When Fergus (Stephen Rea) looks up Dil (Jaye Davidson) in London, he follows her and a shady guy back to her apartment in Hoxton Square and watches them argue in her doorway while hiding in the shadows. The first thing you notice is how quiet the streets are, how empty the square is. Twenty-five years later it couldn’t be more different. There’s no longer the shabby brickwork and rusty railings outside Dil’s flat. Now, at night, the square teems with life: people eating, drinking and dancing in the bars. Beneath Dil’s flat now, in the basement of 9 Hoxton Square, is a cocktail bar, and next to it a restaurant called 8 Hoxton Square. On the corner is Hoxton Bar & Grill, a slick venue where a scene from The Counselor (2013) was filmed. Later in Jordan’s film Dil is seen drinking in the square next to a petal-shaped flower bed that’s no longer there. Today, in the summer, the square is rammed with hipsters clutching Red Stripes, their fixed-gear bikes locked to the railings.
The Metro bar
The fictional Metro bar – located at 28-30 Coronet Street, a spit from Hoxton Square – is where Fergus ogles Dil in her glitzy gold dress as she sings ‘The Crying Game’. The bar’s bright art-nouveau sign above the door was made up for the film, but when Dil steps inside we’re actually no longer on Coronet Street; we’re at London Apprentice Bar in Old Street, a few minutes down the road. That’s where the interiors were filmed, where you see Jim Broadbent’s bartender pour Fergus a pint. Visiting The Metro today, you’ll face a nondescript office building housing a photographic studio. Unless you’re a film buff armed with a camera, it’s not that exciting.
Fergus’s London home
Spitalfields, another east London location, is where Fergus stays – conveniently a couple of streets from Dil’s hairdressing salon. Back then, Crispin Street was a shabby part of London where accommodation was relatively cheap. That was before gentrification swept through and the famous Spitalfields Market (far right) was encased in an enormous glass structure. Fergus stays in the Crispin Street Women’s Refuge, built in 1868 and closed in the 1970s. It’s now known as Lilian Knowles House and is home to roughly 365 LSE graduate students. The surrounding area is a huge construction site, with a handful of Victorian-era buildings sandwiched between shiny offices. What was once a smoggy slum district is now a place for tourists on Jack the Ripper walking tours to grab a Frappuccino from the market.
South Kensington station
It’s not all east London though. When Jude (Miranda Richardson) arrives in town and forces Fergus to help with the IRA-backed assassination of an English judge, the action moves to west London, specifically South Kensington, home of all the foreign embassies and establishment figures. In one scene, Jude is lurking outside the underground station, not at all conspicuous with her bob and leather gloves. While the postbox and the tile work remain the same, it’s had a clear sprucing up with a new pedestrianised area, softened further by a flower market where you can fork out a tenner for a single rose. It’s unlikely Jordan would use this location today and harder still to believe that west London ever had its edgy moments.

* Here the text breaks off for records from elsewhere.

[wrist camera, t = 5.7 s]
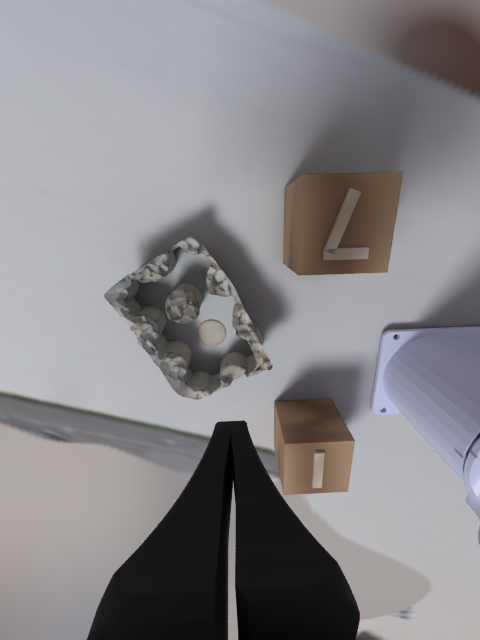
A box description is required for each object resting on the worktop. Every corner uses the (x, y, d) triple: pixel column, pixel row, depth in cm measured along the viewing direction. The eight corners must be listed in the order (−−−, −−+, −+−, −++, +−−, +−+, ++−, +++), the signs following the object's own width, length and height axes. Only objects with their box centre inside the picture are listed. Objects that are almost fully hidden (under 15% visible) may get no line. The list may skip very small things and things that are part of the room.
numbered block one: (330, 397, 24) (355, 442, 19) (326, 442, 25) (348, 494, 21) (274, 400, 24) (285, 446, 19) (274, 444, 25) (283, 497, 20)
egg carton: (271, 347, 22) (280, 373, 18) (194, 385, 23) (186, 417, 19) (205, 227, 19) (198, 229, 15) (118, 278, 20) (90, 292, 16)
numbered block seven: (358, 185, 18) (405, 170, 13) (350, 260, 20) (389, 273, 15) (284, 187, 18) (304, 173, 13) (282, 263, 20) (299, 276, 15)
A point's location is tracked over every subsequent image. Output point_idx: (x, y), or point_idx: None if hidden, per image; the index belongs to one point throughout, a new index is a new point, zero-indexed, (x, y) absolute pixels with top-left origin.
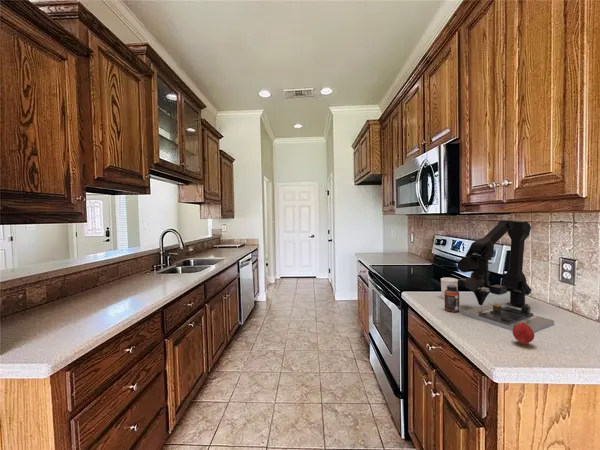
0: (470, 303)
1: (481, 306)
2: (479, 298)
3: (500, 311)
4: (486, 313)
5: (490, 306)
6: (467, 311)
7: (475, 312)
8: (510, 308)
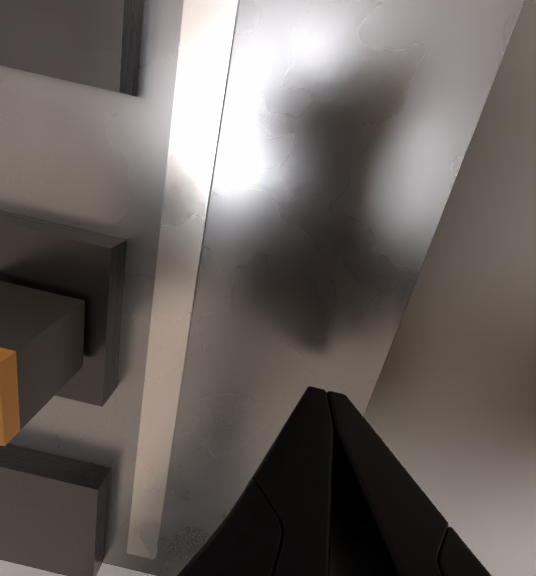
0: (511, 562)
1: None
2: (350, 514)
3: None
4: (69, 12)
5: None
6: None
7: (311, 41)
8: (15, 534)
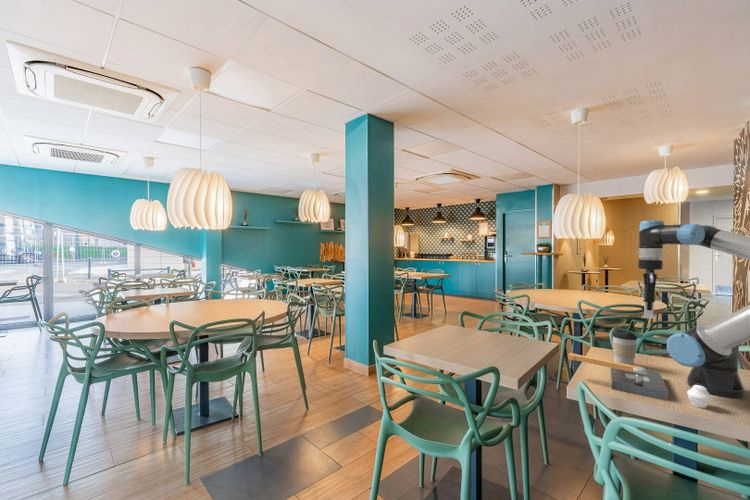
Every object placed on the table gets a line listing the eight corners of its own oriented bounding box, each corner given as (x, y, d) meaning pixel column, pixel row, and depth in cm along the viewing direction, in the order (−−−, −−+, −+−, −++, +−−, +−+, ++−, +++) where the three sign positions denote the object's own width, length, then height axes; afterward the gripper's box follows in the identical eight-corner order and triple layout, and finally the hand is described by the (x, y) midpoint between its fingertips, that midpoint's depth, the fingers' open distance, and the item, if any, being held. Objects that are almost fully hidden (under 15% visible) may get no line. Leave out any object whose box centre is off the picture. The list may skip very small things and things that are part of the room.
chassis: (658, 378, 137) (659, 361, 137) (668, 400, 117) (668, 380, 117) (610, 369, 146) (610, 353, 146) (611, 388, 126) (612, 370, 126)
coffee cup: (606, 361, 156) (607, 329, 156) (624, 361, 157) (625, 328, 157) (622, 368, 147) (623, 334, 147) (641, 368, 148) (642, 334, 148)
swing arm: (570, 356, 139) (570, 352, 139) (646, 372, 123) (646, 367, 123) (567, 359, 136) (567, 354, 136) (645, 375, 120) (645, 370, 120)
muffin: (692, 408, 112) (693, 387, 112) (682, 400, 117) (683, 380, 117) (716, 411, 110) (717, 390, 110) (705, 403, 115) (706, 382, 115)
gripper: (637, 258, 144) (635, 314, 144) (639, 259, 133) (638, 319, 133) (660, 259, 139) (658, 316, 140) (665, 260, 129) (663, 322, 129)
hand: (648, 317), depth 136 cm, fingers closed
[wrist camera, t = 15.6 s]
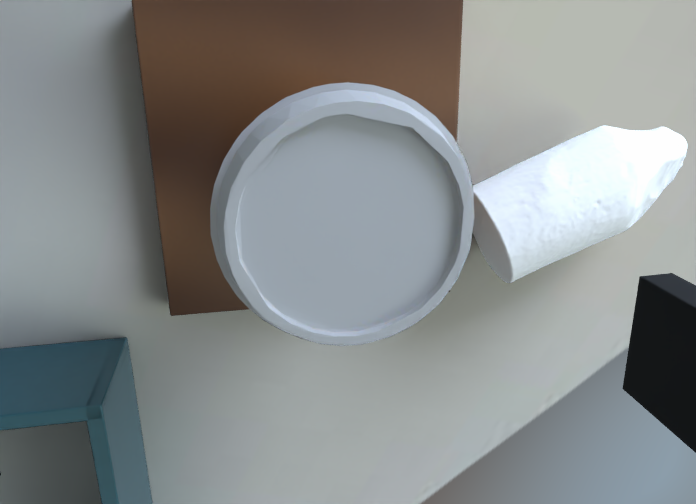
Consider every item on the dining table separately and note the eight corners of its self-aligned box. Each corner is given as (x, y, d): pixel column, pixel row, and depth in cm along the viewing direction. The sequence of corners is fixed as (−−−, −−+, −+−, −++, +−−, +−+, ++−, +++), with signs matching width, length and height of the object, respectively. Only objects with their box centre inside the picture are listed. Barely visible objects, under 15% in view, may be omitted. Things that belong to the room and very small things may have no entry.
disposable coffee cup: (434, 155, 32) (540, 213, 21) (319, 284, 33) (360, 403, 22) (302, 28, 29) (343, 16, 18) (179, 176, 30) (146, 251, 19)
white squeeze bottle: (657, 183, 37) (727, 205, 32) (483, 265, 36) (524, 301, 31) (637, 91, 35) (708, 99, 29) (451, 178, 34) (490, 201, 29)
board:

The west London street where the assassination was to take place
Compared to the east London locations, this west London spot hasn’t changed at all. On a residential street in Belgravia, the place where the assassination was to take place, Fergus is forced into the back of a car with Jude and told what’s expected of him. Today you can see the similarity: the railings, the stop sign, the postbox, even the painted “look left” on the road. The main difference? The cars. Another 25 years further down the line and I doubt much will change here. Except the cars.
The west London bar where Fergus and Jude meet
If you turn 180 degrees from the last street, you will face the Lowndes Arms pub. Or at least the spot where it used to stand. In the film, it’s where Fergus is given the details regarding the assassination. Today, alas, it is no more, which is no huge surprise when you realise that it was the only non-residential site in the area and must have ruffled the feathers of noise-averse neighbours. The pub closed down in 1998, with Alec Guinness apparently leading the campaign to save it. What is it today? Surprise, surprise: luxury apartments!